§ **Your instructions**
Exactly as they appear below, repeat the lines from the one with "generieren, ist wahrlich" through the one with "Mikrophon treten, ganz", and no others.

━━ The records ━━

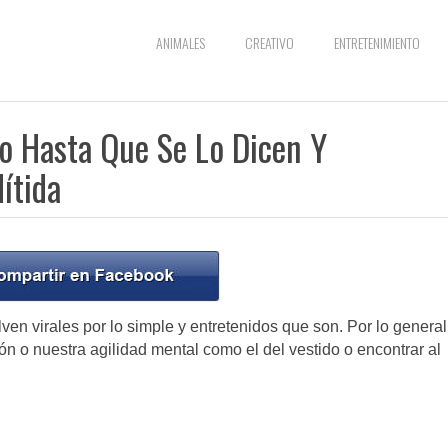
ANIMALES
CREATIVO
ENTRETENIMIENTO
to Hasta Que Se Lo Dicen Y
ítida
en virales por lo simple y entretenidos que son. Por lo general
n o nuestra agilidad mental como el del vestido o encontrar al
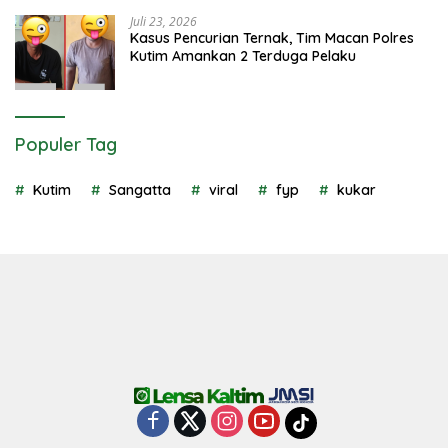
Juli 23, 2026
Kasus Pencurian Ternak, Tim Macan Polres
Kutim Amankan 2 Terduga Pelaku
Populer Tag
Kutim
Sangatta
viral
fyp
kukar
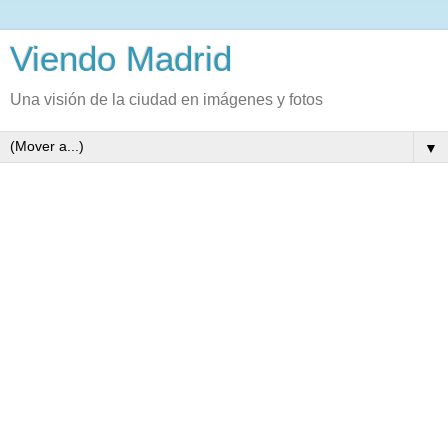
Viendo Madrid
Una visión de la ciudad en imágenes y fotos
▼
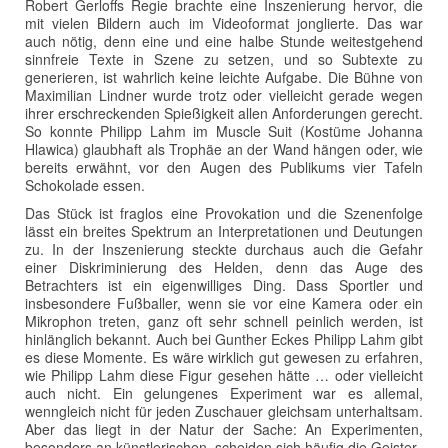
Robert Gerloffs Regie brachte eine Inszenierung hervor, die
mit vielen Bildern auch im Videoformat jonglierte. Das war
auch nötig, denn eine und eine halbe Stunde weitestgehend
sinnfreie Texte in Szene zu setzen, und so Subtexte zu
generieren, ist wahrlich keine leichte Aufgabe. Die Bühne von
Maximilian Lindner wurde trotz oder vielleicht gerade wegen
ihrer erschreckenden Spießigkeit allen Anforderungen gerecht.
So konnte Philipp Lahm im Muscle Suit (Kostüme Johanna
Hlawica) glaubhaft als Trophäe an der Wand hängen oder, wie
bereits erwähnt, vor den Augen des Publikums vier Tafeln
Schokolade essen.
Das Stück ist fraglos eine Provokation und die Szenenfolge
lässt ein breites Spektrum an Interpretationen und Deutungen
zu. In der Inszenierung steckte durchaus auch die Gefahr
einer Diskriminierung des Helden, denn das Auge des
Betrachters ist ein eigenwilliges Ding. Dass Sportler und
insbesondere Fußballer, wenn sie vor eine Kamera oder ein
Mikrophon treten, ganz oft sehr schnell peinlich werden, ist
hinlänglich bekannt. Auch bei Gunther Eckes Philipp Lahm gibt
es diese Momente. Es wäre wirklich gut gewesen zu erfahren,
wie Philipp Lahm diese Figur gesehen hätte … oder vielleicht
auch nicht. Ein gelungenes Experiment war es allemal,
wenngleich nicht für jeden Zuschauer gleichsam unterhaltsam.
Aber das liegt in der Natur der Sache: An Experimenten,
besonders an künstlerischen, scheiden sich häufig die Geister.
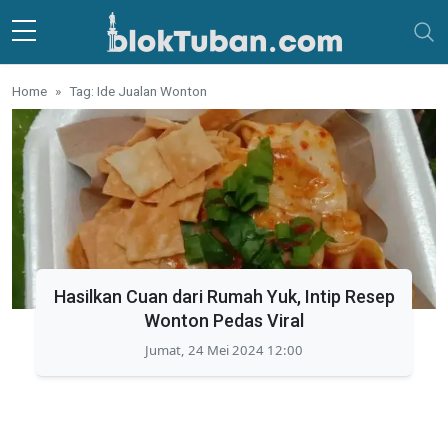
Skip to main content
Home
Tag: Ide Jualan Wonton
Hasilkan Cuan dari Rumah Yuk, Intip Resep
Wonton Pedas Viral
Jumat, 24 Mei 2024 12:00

━━━

§ **Exercise solution**
generieren, ist wahrlich keine leichte Aufgabe. Die Bühne von
Maximilian Lindner wurde trotz oder vielleicht gerade wegen
ihrer erschreckenden Spießigkeit allen Anforderungen gerecht.
So konnte Philipp Lahm im Muscle Suit (Kostüme Johanna
Hlawica) glaubhaft als Trophäe an der Wand hängen oder, wie
bereits erwähnt, vor den Augen des Publikums vier Tafeln
Schokolade essen.
Das Stück ist fraglos eine Provokation und die Szenenfolge
lässt ein breites Spektrum an Interpretationen und Deutungen
zu. In der Inszenierung steckte durchaus auch die Gefahr
einer Diskriminierung des Helden, denn das Auge des
Betrachters ist ein eigenwilliges Ding. Dass Sportler und
insbesondere Fußballer, wenn sie vor eine Kamera oder ein
Mikrophon treten, ganz oft sehr schnell peinlich werden, ist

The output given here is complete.